Michael Kieslinger and Molly Wright Steenson, ‘Fluidtime’ (slides)
Although Interaction-Ivrea‘s time was short, its legacy is long thanks to the quality of the work that came out of it. Everyone who was at this talk remembers the web-based system for booking time on a shared washing machine and receiving alerts when your laundry is done (which echoes forward) but the broader reflections on how scheduling becomes a moving target (and movable feast) among connected groups are no less relevant.
Chris Heathcote, ’35 Ways to Find Your Location’ (slides)

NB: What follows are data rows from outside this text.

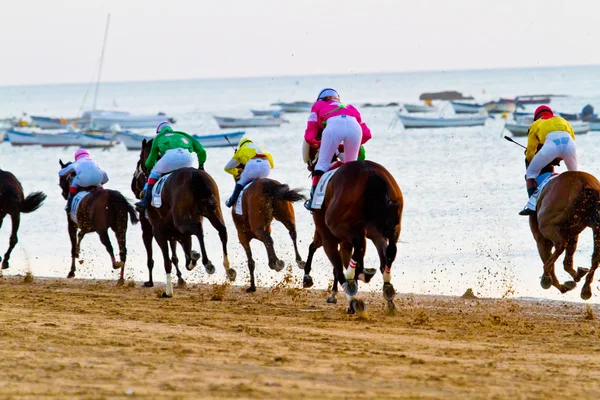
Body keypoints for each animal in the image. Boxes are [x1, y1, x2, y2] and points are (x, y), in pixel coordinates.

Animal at [132, 161, 192, 290]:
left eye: (136, 175)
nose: (133, 187)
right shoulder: (169, 233)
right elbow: (173, 257)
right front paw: (180, 278)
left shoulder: (149, 230)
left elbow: (156, 258)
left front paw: (150, 281)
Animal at [138, 139, 237, 298]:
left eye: (141, 157)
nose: (142, 171)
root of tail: (194, 173)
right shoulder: (178, 233)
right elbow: (185, 253)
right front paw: (193, 258)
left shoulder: (159, 231)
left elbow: (168, 261)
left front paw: (168, 291)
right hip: (213, 211)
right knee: (222, 230)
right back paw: (228, 269)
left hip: (181, 221)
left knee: (198, 229)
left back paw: (207, 263)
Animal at [304, 161, 404, 314]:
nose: (310, 167)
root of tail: (370, 172)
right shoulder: (363, 235)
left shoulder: (327, 236)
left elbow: (334, 265)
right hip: (389, 225)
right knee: (389, 250)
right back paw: (386, 288)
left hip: (340, 226)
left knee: (357, 247)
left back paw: (352, 288)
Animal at [528, 166, 600, 300]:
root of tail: (585, 184)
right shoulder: (574, 233)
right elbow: (567, 262)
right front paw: (577, 275)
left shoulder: (542, 240)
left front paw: (550, 281)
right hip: (596, 227)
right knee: (595, 257)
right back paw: (585, 288)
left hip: (550, 224)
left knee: (560, 246)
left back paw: (546, 278)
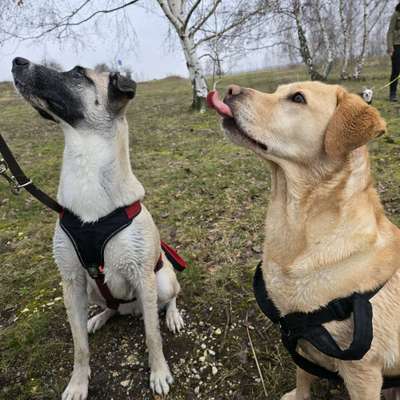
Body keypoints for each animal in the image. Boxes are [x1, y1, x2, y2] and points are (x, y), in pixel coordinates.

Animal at [12, 57, 184, 400]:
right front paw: (78, 383)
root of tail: (131, 308)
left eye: (78, 73)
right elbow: (79, 347)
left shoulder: (143, 276)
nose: (17, 61)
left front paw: (159, 373)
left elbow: (152, 336)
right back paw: (100, 317)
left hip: (161, 282)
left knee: (169, 299)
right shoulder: (71, 282)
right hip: (91, 291)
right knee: (112, 308)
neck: (86, 165)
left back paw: (172, 316)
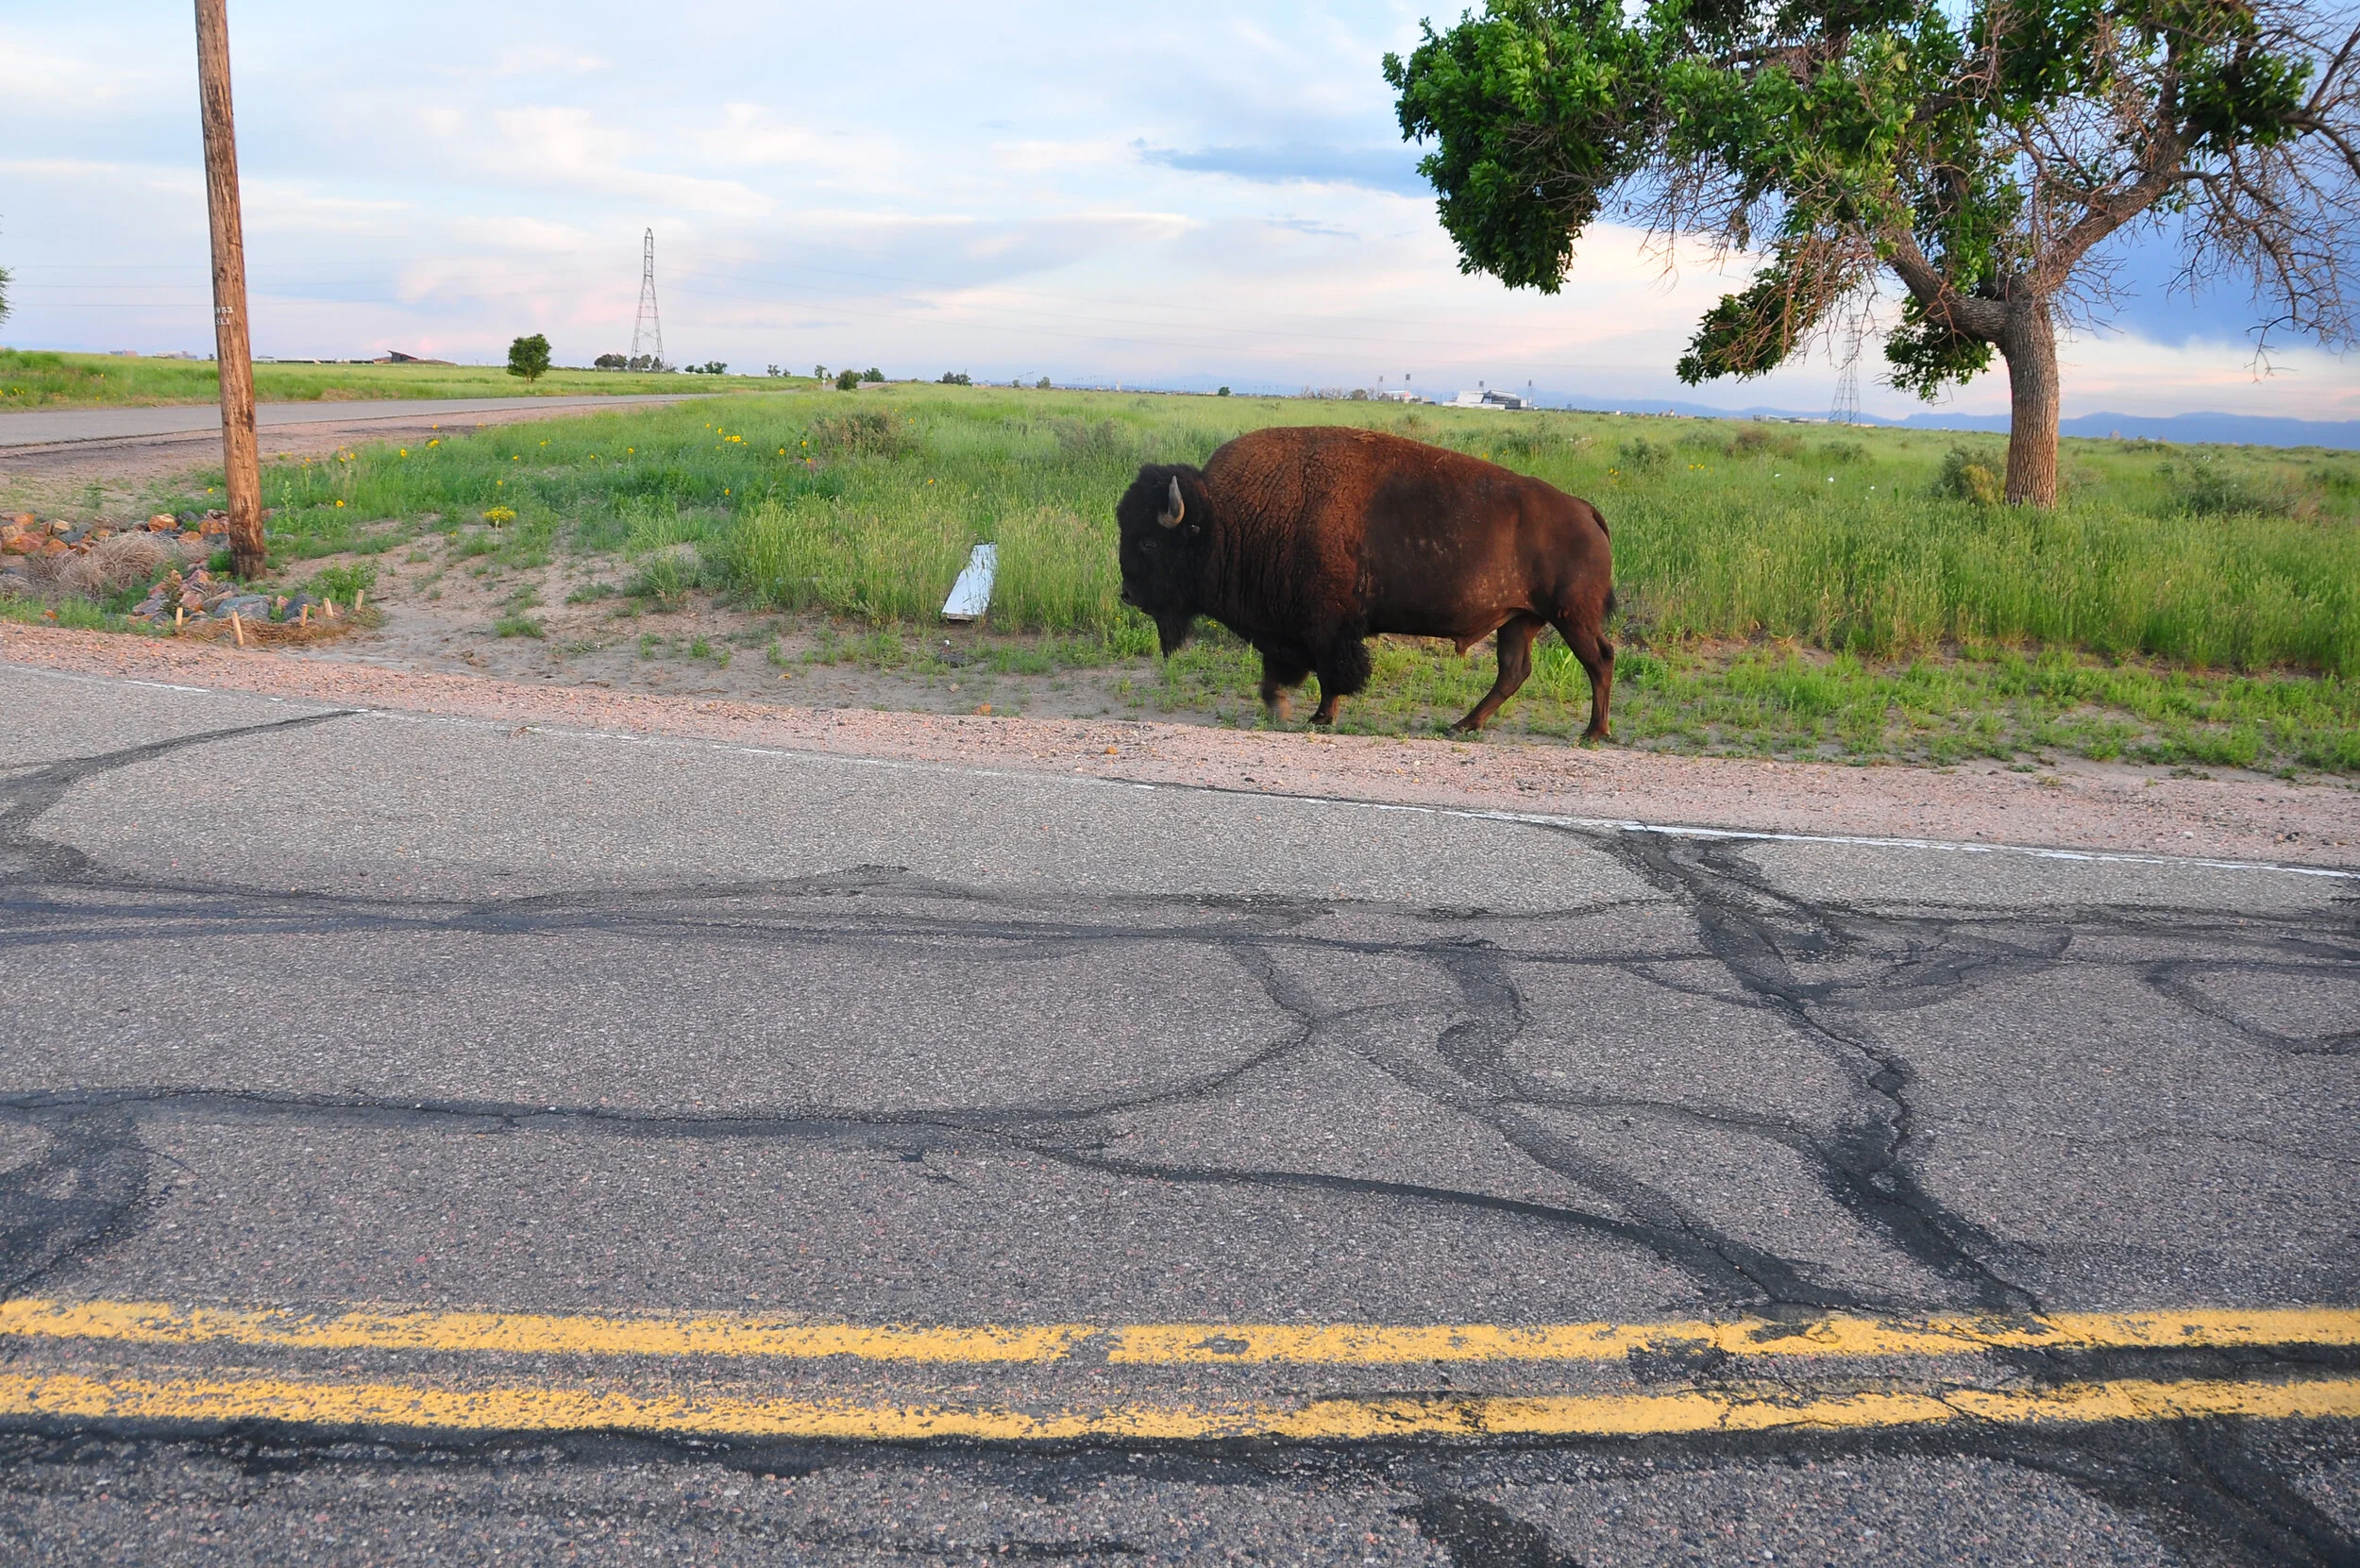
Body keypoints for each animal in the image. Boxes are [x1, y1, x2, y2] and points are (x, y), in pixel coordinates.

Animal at [1115, 425, 1615, 736]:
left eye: (1148, 542)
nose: (1128, 594)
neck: (1226, 519)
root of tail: (1583, 510)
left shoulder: (1326, 627)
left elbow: (1331, 672)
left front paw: (1319, 717)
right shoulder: (1285, 630)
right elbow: (1281, 671)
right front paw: (1280, 706)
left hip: (1571, 616)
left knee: (1599, 661)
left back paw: (1593, 732)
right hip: (1520, 620)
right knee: (1514, 671)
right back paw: (1463, 725)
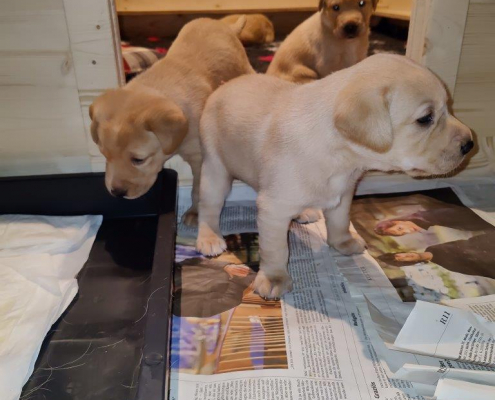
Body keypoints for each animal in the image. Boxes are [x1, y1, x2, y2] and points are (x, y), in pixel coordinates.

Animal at [89, 18, 254, 225]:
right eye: (105, 155)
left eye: (138, 160)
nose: (117, 192)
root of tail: (222, 24)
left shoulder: (201, 158)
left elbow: (199, 189)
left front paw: (196, 212)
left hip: (242, 66)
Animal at [196, 54, 474, 299]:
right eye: (425, 119)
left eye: (448, 106)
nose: (470, 143)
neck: (342, 156)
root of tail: (225, 85)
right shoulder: (273, 208)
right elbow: (276, 249)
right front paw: (274, 278)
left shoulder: (343, 193)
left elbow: (339, 222)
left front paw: (343, 243)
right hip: (215, 171)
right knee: (208, 207)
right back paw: (209, 238)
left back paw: (305, 212)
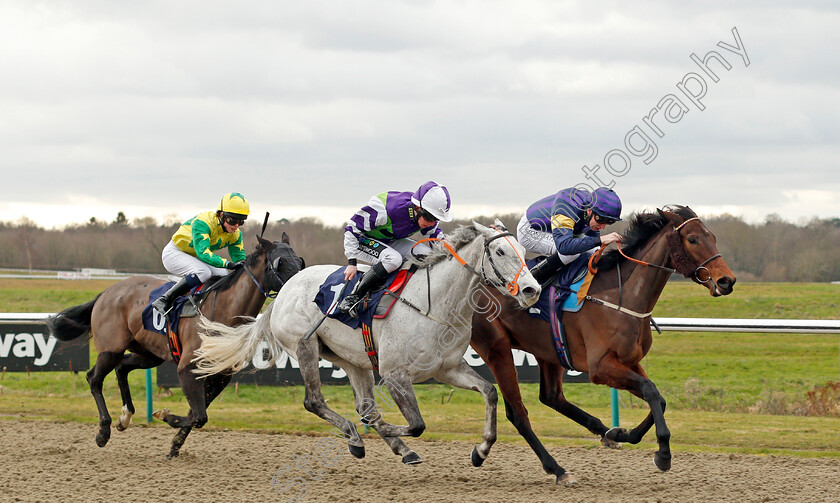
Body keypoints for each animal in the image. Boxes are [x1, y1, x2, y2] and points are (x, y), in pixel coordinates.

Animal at [46, 234, 302, 458]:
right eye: (280, 263)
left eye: (299, 260)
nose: (300, 287)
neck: (223, 312)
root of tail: (106, 292)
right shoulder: (187, 368)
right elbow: (199, 416)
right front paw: (164, 416)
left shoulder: (220, 374)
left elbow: (198, 413)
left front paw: (175, 444)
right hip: (111, 349)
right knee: (94, 378)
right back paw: (104, 431)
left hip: (149, 353)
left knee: (122, 368)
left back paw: (125, 417)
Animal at [194, 222, 540, 466]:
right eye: (500, 252)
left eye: (523, 252)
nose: (531, 290)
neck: (435, 304)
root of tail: (281, 294)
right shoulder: (395, 374)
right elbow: (416, 424)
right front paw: (386, 432)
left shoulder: (448, 368)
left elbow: (490, 392)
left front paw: (481, 450)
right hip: (305, 347)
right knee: (315, 402)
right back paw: (356, 437)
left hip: (352, 359)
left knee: (365, 405)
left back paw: (396, 447)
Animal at [472, 207, 736, 486]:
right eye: (693, 239)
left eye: (713, 237)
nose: (727, 280)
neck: (623, 296)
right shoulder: (601, 367)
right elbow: (651, 390)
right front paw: (663, 453)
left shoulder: (629, 360)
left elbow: (659, 398)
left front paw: (623, 434)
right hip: (496, 349)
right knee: (517, 413)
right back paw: (555, 468)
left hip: (549, 351)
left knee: (552, 397)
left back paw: (605, 432)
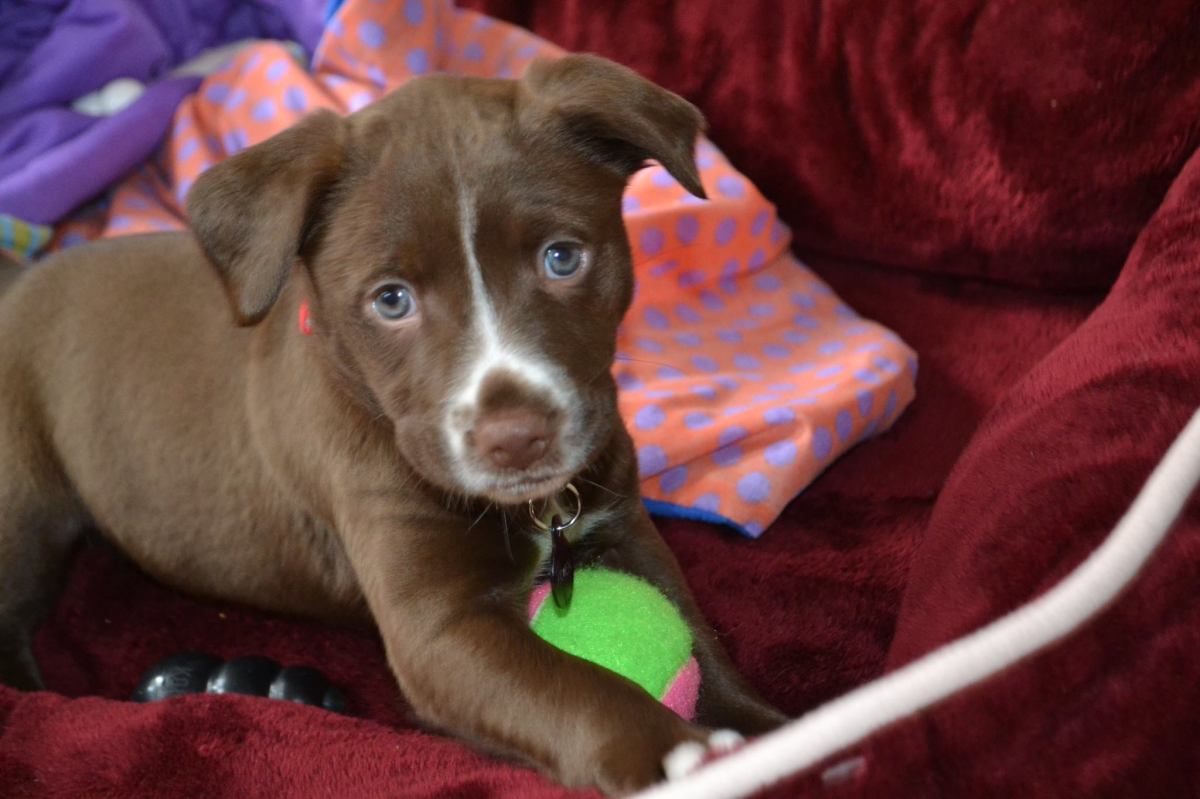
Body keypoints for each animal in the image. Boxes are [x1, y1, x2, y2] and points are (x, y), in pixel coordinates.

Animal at [0, 54, 787, 791]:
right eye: (391, 300)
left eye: (562, 257)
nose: (515, 438)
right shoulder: (439, 627)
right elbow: (577, 686)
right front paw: (674, 752)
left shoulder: (622, 522)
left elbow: (702, 639)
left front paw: (775, 730)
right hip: (24, 510)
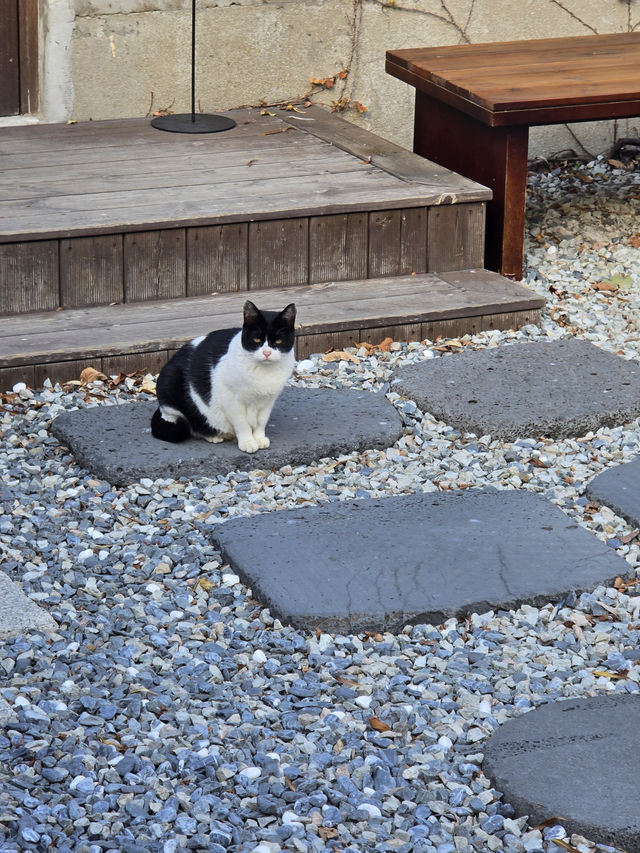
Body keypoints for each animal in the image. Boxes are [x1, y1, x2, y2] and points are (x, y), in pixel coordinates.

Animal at [151, 302, 296, 456]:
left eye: (278, 341)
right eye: (257, 339)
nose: (267, 352)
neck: (264, 373)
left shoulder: (269, 400)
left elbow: (261, 421)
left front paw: (259, 438)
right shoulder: (230, 398)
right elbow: (242, 423)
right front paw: (247, 441)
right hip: (169, 384)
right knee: (189, 423)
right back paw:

‘In 10 years’ time there will be no concept of “lost”‘ is how it begins, and while that’s not entirely accurate, it feels like an ever-shrinking terra incognita on the map. (Compare early seasons of The Amazing Race to newer ones: getting directions in unfamiliar locations with large populations is much less of a challenge, and when teams get lost, it’s often due to the artificial constraints that the producers now enforce upon teams.) Chris’s talk on the many facets of wayfinding holds value to this day; we’re already at the point of his social future in which location can be drawn from ‘who you are near’, ‘objects you are near’ and aggregated flows. (If you were on Tinder a week ago and a lot of young snowboarders showed up, chances are you were in Sochi.)
Matt Webb, ‘Glancing: I’m OK, You’re OK’ (slides and notes)
Socially ambiguous software; minimalist interaction; phatic reciprocity; subtle networked presence, analogue statefulness: I see hints of it in the ‘oh hey’ in-passing dialect of certain corners of Twitter, or in certain uses of the fave and like, and other hints of its dissemination into connected devices. The promise of the Internet of Things will depend upon its ability to glance.
As the line goes, predictions are hard, especially about the future, but perhaps what gives these talks their sticking power is how they’re not tied to specific technologies, but instead focus on human interaction. People don’t change much: if you get that part right, you’ll be forgiven for what you place on their laps or in their pockets a decade on. The stuff of technology changes quickly, but the most important questions we ask of it are the ones we ask slowly, and keep asking.
This past month also brought us Webstock, beloved of all who attend and an ongoing source of inspiration for those who watch from afar. There too, the most important questions focus on people first, and are ones we’ll likely revisit in a decade.